The new world requires that business take on a larger portfolio of responsibilities that collectively strive for outcomes beyond those that are solely self-serving. The mandate is to reform the capitalist system, shift it from a focus on profit alone to a focus on simultaneously bettering the world in meaningful ways.

In 2013, John Mackey, co-CEO of Whole Foods Market, and Raj Sisodia, marketing professor at Bentley University, published “Conscious Capitalism: Liberating the Heroic Spirit of Business”, articulating a call-to-action to transform capitalism itself:

“Conscious capitalism is an evolving paradigm for business that simultaneously creates multiple kinds of value and well-being for all stakeholders: financial, intellectual, physical, ecological, social, cultural, emotional, ethical and even spiritual. This new operating system for business is in far greater harmony with the ethos of our times and the essence of our evolving beings.”

Mackey and Sisodia challenge world leaders, not just in business, to commit to caring for workers, communities, and the environment. They urge that doing so is not a distraction from fiduciary duty, but is actually “the best way to optimize long-term profits and long-term shareholder value.”

* [Dataset entries]
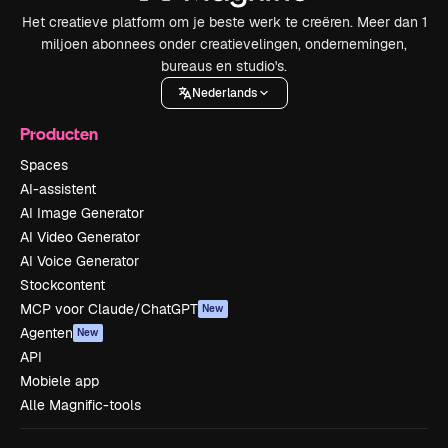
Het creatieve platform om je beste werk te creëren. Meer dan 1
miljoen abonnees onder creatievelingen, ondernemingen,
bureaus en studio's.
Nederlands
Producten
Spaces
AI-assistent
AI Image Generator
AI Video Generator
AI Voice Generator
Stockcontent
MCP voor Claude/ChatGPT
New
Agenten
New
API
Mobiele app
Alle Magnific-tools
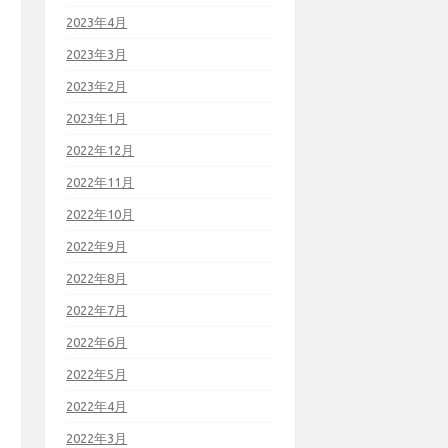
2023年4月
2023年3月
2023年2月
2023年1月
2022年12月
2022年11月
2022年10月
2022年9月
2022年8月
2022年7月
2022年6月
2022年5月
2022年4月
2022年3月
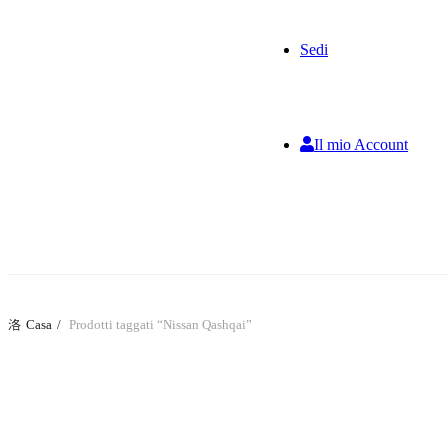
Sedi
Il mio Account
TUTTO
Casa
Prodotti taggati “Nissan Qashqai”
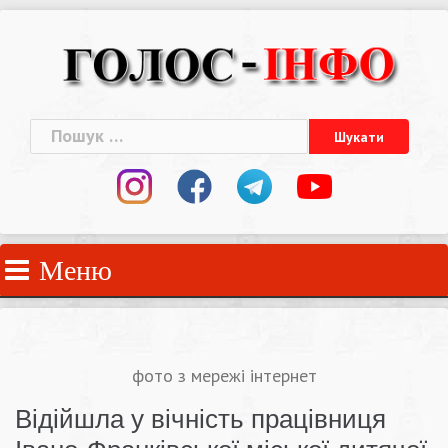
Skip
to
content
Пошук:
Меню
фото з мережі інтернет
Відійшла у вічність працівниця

* [To do] Continue the passage on conscious capitalism, starting after its final sentence.

* [Response area]
In their view, how money is made just as important as making the money in the first place.

Proof is abundant even now in the movement’s early stages — Patagonia is the poster-child for doing good while doing well; Harley-Davidson, Google, the Container Store, Pedigree, Medtronic, Trader Joe’s, Panera Bread are other strong examples.

Back to our discussion of AI, concerned communities of scientists, policy-makers, and corporate leaders are emerging around the world:

The computer science and artificial intelligence communities are starting to awaken to the profound ways that their algorithms will impact society, and are now attempting to develop guidelines on ethics for our increasingly automated world. The EU has developed principles for ethical AI, as has the IEEE, Google, Microsoft, and other countries and corporations. Among the more recent and prominent efforts is a set of principles crafted by the Organization for Economic Co-operation and Development (OECD), an intergovernmental organization that represents 37 countries for economic concerns and world trade.

In various ways, these standards are attempting to address the inequality that results from AI and automated, data driven systems. As OECD Secretary-General Angel Gurría put it in a recent speech announcing the guidelines, the anxieties around AI place “the onus on governments to ensure that AI systems are designed in a way that respects our values and laws, so people can trust that their safety and privacy will be paramount. These Principles will be a global reference point for trustworthy AI so that we can harness its opportunities in a way that delivers the best outcomes for all.”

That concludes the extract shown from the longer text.